BEGIN

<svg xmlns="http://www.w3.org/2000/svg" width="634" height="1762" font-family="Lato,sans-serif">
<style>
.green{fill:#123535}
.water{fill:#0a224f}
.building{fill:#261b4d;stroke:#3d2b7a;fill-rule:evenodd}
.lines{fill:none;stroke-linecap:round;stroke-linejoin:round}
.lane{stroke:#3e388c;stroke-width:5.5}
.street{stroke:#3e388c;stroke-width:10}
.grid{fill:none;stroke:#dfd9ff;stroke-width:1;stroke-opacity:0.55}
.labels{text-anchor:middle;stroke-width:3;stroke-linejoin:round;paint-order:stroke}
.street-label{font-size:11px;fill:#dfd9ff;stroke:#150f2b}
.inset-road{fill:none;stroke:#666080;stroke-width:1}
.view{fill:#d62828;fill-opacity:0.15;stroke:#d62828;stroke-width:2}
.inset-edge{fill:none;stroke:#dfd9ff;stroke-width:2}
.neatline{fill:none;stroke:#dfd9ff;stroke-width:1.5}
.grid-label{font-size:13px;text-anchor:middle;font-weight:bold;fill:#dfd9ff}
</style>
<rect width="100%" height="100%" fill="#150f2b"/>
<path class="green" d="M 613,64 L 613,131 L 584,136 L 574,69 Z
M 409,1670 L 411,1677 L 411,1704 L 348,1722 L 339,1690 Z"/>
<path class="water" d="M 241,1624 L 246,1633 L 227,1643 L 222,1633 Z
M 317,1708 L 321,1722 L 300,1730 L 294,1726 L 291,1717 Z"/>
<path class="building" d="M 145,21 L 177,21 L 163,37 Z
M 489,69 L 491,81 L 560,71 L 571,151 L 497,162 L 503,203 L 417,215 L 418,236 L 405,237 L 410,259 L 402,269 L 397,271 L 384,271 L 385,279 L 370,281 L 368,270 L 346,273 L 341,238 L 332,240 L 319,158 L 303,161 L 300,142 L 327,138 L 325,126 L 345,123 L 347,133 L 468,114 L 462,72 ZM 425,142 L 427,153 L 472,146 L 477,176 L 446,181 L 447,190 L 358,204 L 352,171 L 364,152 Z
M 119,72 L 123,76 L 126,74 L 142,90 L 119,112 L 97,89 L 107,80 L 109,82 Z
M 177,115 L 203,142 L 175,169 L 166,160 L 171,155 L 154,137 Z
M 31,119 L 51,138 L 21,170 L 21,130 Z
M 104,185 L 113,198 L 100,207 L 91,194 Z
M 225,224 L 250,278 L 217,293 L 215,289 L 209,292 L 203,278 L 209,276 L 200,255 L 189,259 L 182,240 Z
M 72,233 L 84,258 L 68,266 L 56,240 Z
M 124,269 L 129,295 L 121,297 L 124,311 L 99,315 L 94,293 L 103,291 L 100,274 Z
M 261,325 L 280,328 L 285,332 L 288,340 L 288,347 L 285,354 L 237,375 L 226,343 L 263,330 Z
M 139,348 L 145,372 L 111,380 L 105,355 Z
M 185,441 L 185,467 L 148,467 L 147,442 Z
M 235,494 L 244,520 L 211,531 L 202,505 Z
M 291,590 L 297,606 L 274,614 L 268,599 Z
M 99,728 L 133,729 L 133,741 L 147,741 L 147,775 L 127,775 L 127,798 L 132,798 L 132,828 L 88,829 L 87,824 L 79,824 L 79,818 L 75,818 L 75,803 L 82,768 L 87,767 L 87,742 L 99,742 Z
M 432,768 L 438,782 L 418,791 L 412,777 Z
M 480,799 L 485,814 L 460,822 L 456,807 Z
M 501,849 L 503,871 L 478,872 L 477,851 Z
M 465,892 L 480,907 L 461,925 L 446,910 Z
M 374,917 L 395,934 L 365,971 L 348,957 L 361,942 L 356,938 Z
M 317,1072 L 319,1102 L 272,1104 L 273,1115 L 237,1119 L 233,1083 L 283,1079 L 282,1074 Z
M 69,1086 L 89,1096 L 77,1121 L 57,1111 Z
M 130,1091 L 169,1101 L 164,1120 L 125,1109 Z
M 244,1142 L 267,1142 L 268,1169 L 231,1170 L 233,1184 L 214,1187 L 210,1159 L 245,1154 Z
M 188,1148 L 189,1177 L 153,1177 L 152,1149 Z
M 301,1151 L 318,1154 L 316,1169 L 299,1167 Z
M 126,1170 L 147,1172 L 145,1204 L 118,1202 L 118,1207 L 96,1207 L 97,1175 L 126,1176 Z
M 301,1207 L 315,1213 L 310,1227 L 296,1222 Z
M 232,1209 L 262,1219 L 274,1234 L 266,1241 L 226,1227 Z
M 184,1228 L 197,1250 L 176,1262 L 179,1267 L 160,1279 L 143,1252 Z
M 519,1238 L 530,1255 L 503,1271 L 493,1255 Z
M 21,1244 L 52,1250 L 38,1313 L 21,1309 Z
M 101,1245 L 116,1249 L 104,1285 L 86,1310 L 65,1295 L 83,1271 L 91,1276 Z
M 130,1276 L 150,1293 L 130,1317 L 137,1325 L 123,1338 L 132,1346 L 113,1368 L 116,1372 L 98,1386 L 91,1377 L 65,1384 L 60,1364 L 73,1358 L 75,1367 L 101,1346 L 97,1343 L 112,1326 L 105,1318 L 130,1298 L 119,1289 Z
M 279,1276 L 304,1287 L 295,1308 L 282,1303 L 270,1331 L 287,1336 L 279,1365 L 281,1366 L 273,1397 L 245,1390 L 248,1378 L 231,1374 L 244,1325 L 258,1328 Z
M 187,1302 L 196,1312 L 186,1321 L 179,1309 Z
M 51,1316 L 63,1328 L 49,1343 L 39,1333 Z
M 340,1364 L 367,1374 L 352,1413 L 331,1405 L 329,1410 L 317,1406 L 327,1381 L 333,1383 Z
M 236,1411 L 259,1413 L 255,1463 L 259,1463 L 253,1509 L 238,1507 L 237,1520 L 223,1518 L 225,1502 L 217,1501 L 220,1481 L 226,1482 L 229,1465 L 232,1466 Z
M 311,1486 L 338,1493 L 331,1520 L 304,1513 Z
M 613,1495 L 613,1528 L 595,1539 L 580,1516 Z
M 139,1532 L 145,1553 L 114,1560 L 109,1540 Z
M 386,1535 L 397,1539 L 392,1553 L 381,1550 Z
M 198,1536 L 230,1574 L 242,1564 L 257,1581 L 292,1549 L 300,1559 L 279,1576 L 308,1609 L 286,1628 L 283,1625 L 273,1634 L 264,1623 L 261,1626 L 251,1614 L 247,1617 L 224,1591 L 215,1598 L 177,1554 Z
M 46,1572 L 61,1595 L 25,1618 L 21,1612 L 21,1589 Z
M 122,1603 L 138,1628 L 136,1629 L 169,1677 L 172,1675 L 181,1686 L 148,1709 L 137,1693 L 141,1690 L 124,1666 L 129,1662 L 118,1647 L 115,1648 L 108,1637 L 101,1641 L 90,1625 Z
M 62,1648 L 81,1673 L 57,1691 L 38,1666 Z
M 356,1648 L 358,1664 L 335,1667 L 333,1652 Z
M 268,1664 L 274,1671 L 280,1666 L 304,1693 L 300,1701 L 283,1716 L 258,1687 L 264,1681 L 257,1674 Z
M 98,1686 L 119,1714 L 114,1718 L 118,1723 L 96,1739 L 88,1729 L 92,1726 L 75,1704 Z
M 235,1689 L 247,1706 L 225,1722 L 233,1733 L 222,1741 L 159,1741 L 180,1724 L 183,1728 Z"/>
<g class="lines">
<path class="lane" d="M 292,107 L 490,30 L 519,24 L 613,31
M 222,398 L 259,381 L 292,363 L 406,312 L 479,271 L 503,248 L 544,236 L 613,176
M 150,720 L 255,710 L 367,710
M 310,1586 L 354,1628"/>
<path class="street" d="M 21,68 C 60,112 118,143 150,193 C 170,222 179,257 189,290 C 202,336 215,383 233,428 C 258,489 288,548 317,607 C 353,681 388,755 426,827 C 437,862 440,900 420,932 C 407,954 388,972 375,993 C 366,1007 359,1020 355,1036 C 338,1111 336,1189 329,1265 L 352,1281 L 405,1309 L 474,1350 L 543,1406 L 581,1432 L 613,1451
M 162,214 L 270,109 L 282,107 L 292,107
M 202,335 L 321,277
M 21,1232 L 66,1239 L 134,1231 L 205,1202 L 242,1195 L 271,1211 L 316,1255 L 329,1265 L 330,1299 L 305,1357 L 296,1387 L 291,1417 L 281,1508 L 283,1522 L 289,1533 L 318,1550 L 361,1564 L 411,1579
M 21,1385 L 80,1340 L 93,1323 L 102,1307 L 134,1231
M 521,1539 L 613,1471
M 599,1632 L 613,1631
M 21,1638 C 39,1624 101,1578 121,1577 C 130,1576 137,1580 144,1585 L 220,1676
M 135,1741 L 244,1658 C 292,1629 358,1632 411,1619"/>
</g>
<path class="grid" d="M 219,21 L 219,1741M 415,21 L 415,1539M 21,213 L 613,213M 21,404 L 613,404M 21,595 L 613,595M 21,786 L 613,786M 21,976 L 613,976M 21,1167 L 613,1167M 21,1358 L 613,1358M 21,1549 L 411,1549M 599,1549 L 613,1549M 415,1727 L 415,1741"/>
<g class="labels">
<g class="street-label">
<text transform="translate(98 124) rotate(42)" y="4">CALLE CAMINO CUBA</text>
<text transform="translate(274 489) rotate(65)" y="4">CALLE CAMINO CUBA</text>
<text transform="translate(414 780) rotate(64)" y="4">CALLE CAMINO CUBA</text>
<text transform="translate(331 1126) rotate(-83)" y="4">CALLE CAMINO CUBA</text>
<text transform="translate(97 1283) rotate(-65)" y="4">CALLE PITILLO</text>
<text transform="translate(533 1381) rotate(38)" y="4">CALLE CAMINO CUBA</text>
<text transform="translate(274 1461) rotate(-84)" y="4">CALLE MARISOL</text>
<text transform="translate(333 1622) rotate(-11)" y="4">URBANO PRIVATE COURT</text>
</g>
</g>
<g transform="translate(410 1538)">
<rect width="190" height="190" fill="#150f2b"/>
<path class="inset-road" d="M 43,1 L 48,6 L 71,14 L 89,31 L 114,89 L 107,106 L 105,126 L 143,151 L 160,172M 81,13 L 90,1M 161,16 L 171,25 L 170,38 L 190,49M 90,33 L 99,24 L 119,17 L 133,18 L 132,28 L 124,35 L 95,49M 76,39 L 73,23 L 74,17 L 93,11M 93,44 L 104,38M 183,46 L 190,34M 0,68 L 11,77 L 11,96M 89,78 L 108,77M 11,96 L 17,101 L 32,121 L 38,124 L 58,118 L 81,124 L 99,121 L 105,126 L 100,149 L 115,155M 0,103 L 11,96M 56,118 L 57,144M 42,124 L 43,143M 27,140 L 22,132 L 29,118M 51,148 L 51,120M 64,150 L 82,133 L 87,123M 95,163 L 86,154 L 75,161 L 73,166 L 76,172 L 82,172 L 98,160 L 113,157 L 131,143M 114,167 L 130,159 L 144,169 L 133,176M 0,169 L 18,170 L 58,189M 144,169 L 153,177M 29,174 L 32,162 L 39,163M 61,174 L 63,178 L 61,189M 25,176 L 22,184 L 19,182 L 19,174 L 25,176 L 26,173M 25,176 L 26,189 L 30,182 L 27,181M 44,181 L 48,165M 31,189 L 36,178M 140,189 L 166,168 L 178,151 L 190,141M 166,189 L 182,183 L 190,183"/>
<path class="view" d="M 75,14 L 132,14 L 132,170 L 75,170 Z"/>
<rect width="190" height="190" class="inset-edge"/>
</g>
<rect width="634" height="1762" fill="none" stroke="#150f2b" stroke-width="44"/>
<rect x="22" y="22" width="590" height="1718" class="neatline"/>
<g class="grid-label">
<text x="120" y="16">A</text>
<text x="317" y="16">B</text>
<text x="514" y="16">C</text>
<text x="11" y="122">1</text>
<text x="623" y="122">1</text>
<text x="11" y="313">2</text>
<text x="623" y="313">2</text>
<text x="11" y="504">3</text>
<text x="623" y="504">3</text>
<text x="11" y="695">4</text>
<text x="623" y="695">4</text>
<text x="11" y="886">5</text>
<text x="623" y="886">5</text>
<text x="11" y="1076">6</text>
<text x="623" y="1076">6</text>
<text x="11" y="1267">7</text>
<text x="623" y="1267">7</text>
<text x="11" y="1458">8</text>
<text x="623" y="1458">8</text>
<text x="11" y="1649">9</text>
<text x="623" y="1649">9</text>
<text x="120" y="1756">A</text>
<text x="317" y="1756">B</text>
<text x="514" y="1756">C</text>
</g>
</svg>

END

Find each line above that contains "round", and copy those lines.

.lines{fill:none;stroke-linecap:round;stroke-linejoin:round}
.labels{text-anchor:middle;stroke-width:3;stroke-linejoin:round;paint-order:stroke}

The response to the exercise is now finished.